The marginal artery, generally known as the marginal artery of Drummond, is a series of arcades of arteries along the mesenteric border of the entire colon ( Fig. 1-4 ). The arcades begin with the ascending colic branch of the ileocolic artery and continue distally to the sigmoid arteries ( Fig. 1-4 ). A truly critical point exists at the splenic flexure, where the marginal artery is often small. This ‘‘weak point’’ has the potential to cause compromised blood supply. Another more proximal collateral is the “arc of Riolan,” found in about 7% of the population. It is a short loop connecting the left branch of the middle colic artery and the trunk of the IMA ( Fig. 1-4 ) that serves as critical collateral for patients with a diseased SMA or IMA.

FIGURE 1-4, Collateral circulation.

Venous Drainage

The veins of the intestine follow their corresponding arteries and bear the same terminology.

Superior Mesenteric Vein

The veins from the right colon and transverse colon drain into the superior mesenteric vein (SMV), which lies to the right and in front of the SMA. All ileocolic veins drain into the SMV. The right colic vein, if present, joins the SMV in 56% of persons and the gastrocolic trunk in 44% of persons. The middle colic vein (which is the most variable) and the right colic vein occasionally form a common trunk with the right gastroepiploic vein and/or the pancreaticoduodeinal vein. This common trunk is called the gastrocolic trunk. The middle colic vein drains directly into the SMV in 85% of persons, and the remainder drains into the SMV via the gastrocolic trunk.

Inferior Mesenteric Vein

The inferior mesenteric vein (IMV) is a continuation of the superior rectal vein. It receives blood from the left colon, the rectum, and the upper part of the anal canal. All the tributaries of the IMV closely follow the corresponding arteries but are slightly to the left of them. At the level of the left colic artery, the IMV follows a course of its own and ascends in the extraperitoneal plane over the psoas muscle to the left of the ligament of Treitz. It continues behind the body of the pancreas to enter the splenic vein ( Fig. 1-5 ).

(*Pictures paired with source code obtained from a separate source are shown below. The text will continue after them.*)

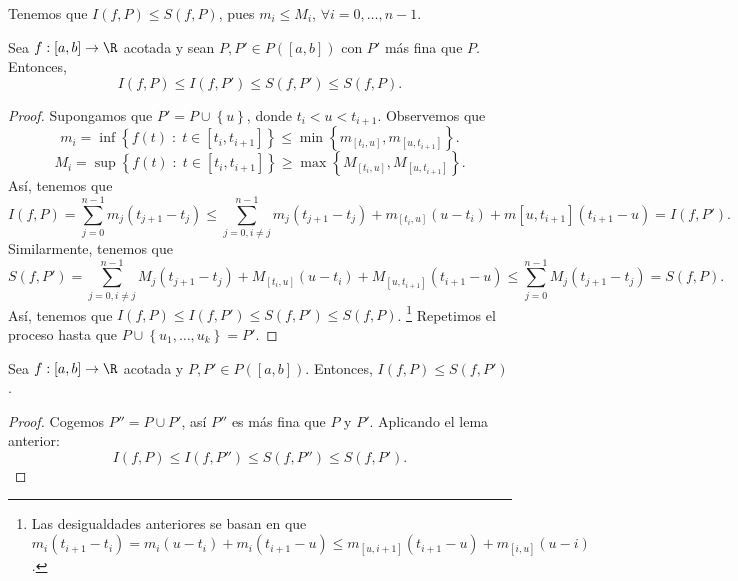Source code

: \begin{observation}
\normalfont Tenemos que $\displaystyle I\left(f,P\right) \leq S\left(f,P\right) $, pues $\displaystyle m_{i} \leq M_{i} $, $\displaystyle \forall i = 0, \ldots, n-1 $.
\end{observation}
\begin{flema}[]
	\normalfont Sea $\displaystyle f : \left[a,b\right] \to \R $ acotada y sean $\displaystyle P,P' \in P\left([a,b]\right) $ con $\displaystyle P' $ más fina que $\displaystyle P $. Entonces, 
	\[ I\left(f,P\right) \leq I\left(f,P'\right) \leq S\left(f,P'\right) \leq S\left(f,P\right) .\]
\end{flema}
\begin{proof}
	Supongamos que $\displaystyle P' = P \cup \left\{ u\right\}  $, donde $\displaystyle t_{i} < u < t_{i+1} $. Observemos que 
	\[ m_{i} = \inf \left\{ f\left(t\right) \; : \; t \in \left[t_{i}, t_{i+1}\right] \right\} \leq \min \left\{ m_{[t_{i}, u]}, m_{[u, t_{i+1}]}\right\} 
	.\]
\[ M_{i} = \sup \left\{ f\left(t\right) \; : \; t \in \left[t_{i}, t_{i+1}\right] \right\} \geq \max \left\{ M_{[t_{i}, u]}, M_{[u, t_{i+1}]}\right\}.\]
Así, tenemos que 
\[ I\left(f, P\right)= \sum^{n-1}_{j = 0}m_{j}\left(t_{j+1}-t_{j}\right) \leq \sum^{n-1}_{j=0, i \neq j} m_{j}\left(t_{j+1}-t_{j}\right) + m_{[t_{i},u]}\left(u-t_{i}\right) + m[u,t_{i+1}]\left(t_{i+1}-u\right) = I\left(f,P'\right).\]
Similarmente, tenemos que 
\[ S\left(f,P'\right) = \sum^{n-1}_{j=0,i\neq j}M_{j}\left(t_{j+1}-t_{j}\right) + M_{[t_{i}, u]}\left(u-t_{i}\right) + M_{[u,t_{i+1}]}\left(t_{i+1}-u\right) \leq \sum^{n-1}_{j=0}M_{j}\left(t_{j+1}-t_{j}\right) = S\left(f,P\right) .\]
Así, tenemos que $\displaystyle I\left(f,P\right) \leq I\left(f,P'\right) \leq S\left(f,P'\right) \leq S\left(f,P\right) $. \footnote{Las desigualdades anteriores se basan en que $\displaystyle m_{i}\left(t_{i+1}-t_{i}\right) = m_{i}\left(u - t_{i}\right) + m_{i}\left(t_{i+1}-u\right) \leq m_{[u,i+1]}\left(t_{i+1}-u\right) + m_{[i,u]}\left(u-i\right) $. } 
Repetimos el proceso hasta que $\displaystyle P \cup \left\{ u_{1}, \ldots, u_{k}\right\} = P' $.
\end{proof}
\begin{flema}[]
	\normalfont Sea $\displaystyle f: [a,b] \to \R$ acotada y $\displaystyle P,P' \in P\left([a,b]\right) $. Entonces, $\displaystyle I\left(f, P\right) \leq S\left(f, P'\right) $.
\end{flema}
\begin{proof}
Cogemos $\displaystyle P'' = P \cup P' $, así $\displaystyle P'' $ es más fina que $\displaystyle P $ y $\displaystyle P' $. Aplicando el lema anterior:
\[ I\left(f,P\right) \leq I\left(f,P''\right) \leq S\left(f,P''\right) \leq S\left(f,P'\right) .\]
\end{proof}
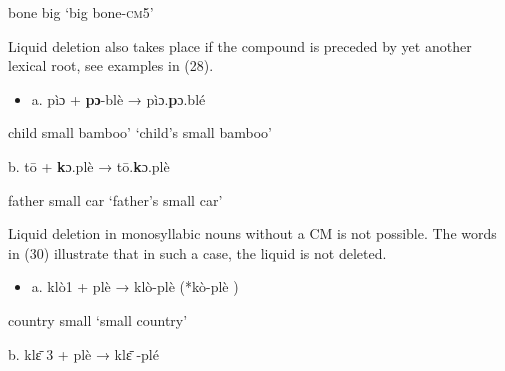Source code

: \begin{styleindexi}
                  bone                big                                    ‘big bone-\textsc{cm}5’
\end{styleindexi}

Liquid deletion also takes place if the compound is preceded by yet another lexical root, see examples in (28).

\begin{itemize}
\item \begin{styleindexi}
     a.   pìɔ              +      \textbf{pɔ}{}-blè                    →          pìɔ.\textbf{p}ɔ.blé                     
\end{styleindexi}\end{itemize}
\begin{styleindexi}
                child                small bamboo’                      ‘child’s small bamboo’
\end{styleindexi}

\begin{styleindexi}
            b.   tō               +        \textbf{k}ɔ.plè    \-                 →          tō.\textbf{k}ɔ.plè 
\end{styleindexi}

\begin{styleindexi}
                father               small car                             ‘father’s small car’  
\end{styleindexi}

Liquid deletion in monosyllabic nouns without a CM is not possible. The words in (30) illustrate that in such a case, the liquid is not deleted.        

\begin{itemize}
\item \begin{styleindexi}
\label{bkm:Ref500050155}    a.    klò1            +      plè                           →          klò-plè                  (*kò-plè  )
\end{styleindexi}\end{itemize}
\begin{styleindexi}
                country            small                                  ‘small country’                 
\end{styleindexi}

\begin{styleindexi}
            b.   klɛ\={} 3              +      plè                        →          klɛ\={} -plé   
\end{styleindexi}

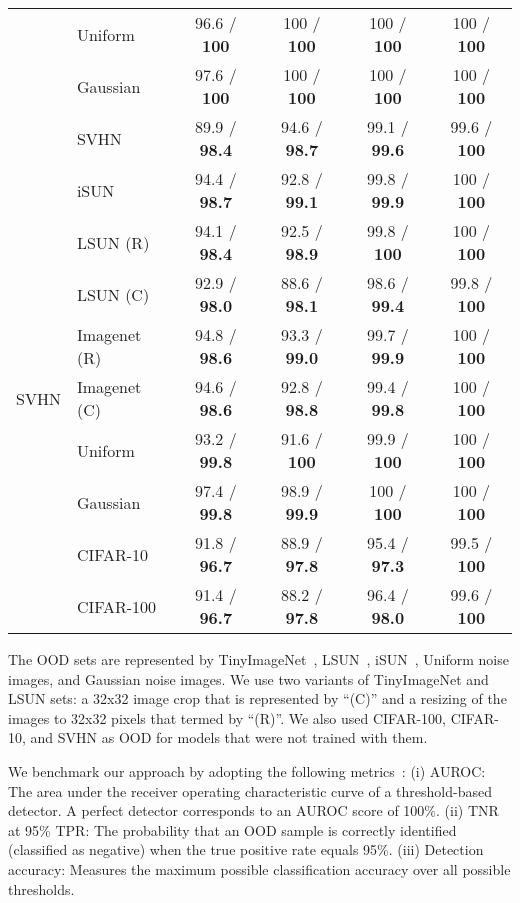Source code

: \documentclass{article}
\newcommand{\minisection}[1]{\vspace{2mm}\noindent{\textbf{#1.}}}
\begin{document}
\begin{table}[tb]
\begin{tabular}{clcccc}
     & Uniform &   96.6 / \textbf{100} &    100 / \textbf{100} &    100 / \textbf{100} &    100 / \textbf{100} \\
     & Gaussian &   97.6 / \textbf{100} &    100 / \textbf{100} &    100 / \textbf{100} &    100 / \textbf{100} \\
     & SVHN &  89.9 / \textbf{98.4} &  94.6 / \textbf{98.7} &  99.1 / \textbf{99.6} &   99.6 / \textbf{100} \\
\midrule
\multirow{9}{*}{SVHN} & iSUN &  94.4 / \textbf{98.7} &  92.8 / \textbf{99.1} &  99.8 / \textbf{99.9} &    100 / \textbf{100} \\
     & LSUN (R) &  94.1 / \textbf{98.4} &  92.5 / \textbf{98.9} &   99.8 / \textbf{100} &    100 / \textbf{100} \\
     & LSUN (C) &  92.9 / \textbf{98.0} &  88.6 / \textbf{98.1} &  98.6 / \textbf{99.4} &   99.8 / \textbf{100} \\
     & Imagenet (R) &  94.8 / \textbf{98.6} &  93.3 / \textbf{99.0} &  99.7 / \textbf{99.9} &    100 / \textbf{100} \\
     & Imagenet (C) &  94.6 / \textbf{98.6} &  92.8 / \textbf{98.8} &  99.4 / \textbf{99.8} &    100 / \textbf{100} \\
     & Uniform &  93.2 / \textbf{99.8} &   91.6 / \textbf{100} &   99.9 / \textbf{100} &    100 / \textbf{100} \\
     & Gaussian &  97.4 / \textbf{99.8} &  98.9 / \textbf{99.9} &    100 / \textbf{100} &    100 / \textbf{100} \\
     & CIFAR-10 &  91.8 / \textbf{96.7} &  88.9 / \textbf{97.8} &  95.4 / \textbf{97.3} &   99.5 / \textbf{100} \\
     & CIFAR-100 &  91.4 / \textbf{96.7} &  88.2 / \textbf{97.8} &  96.4 / \textbf{98.0} &   99.6 / \textbf{100} \\
\bottomrule
\end{tabular}
 \end{table}


\minisection{OOD sets}
The OOD sets are represented by TinyImageNet~\citep{liang2017enhancing}, LSUN~\citep{yu15lsun}, iSUN~\citep{xu2015turkergaze}, Uniform noise images, and Gaussian noise images. 
We use two variants of TinyImageNet and LSUN sets: a 32x32 image crop that is represented by ``(C)'' and a resizing of the images to 32x32 pixels that termed by ``(R)''.
We also used CIFAR-100, CIFAR-10, and SVHN as OOD for models that were not trained with them.

\minisection{Evaluation methodology}
We benchmark our approach by adopting the following metrics~\citep{gram,lee2018simple}: 
(i) AUROC: The area under the receiver operating characteristic curve of a threshold-based detector. A perfect detector corresponds to an AUROC score of 100\%.
(ii) TNR at 95\% TPR: The probability that an OOD sample is correctly identified (classified as negative) when the true positive rate equals 95\%.
(iii) Detection accuracy: Measures the maximum possible classification accuracy over all possible thresholds.
\end{document}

FIGURE 1-5, Venous drainage of the colon and rectum. Dark blue represents systemic venous drainage. Light blue shows portal venous drainage.

Lymphatic Drainage

The extramural lymphatic vessels and lymph nodes follow the regional arteries and can be classified into four groups: epicolic, paracolic, intermediate, and main (principal) glands ( Fig. 1-6 ).

FIGURE 1-6, Lymphatic drainage of the colon.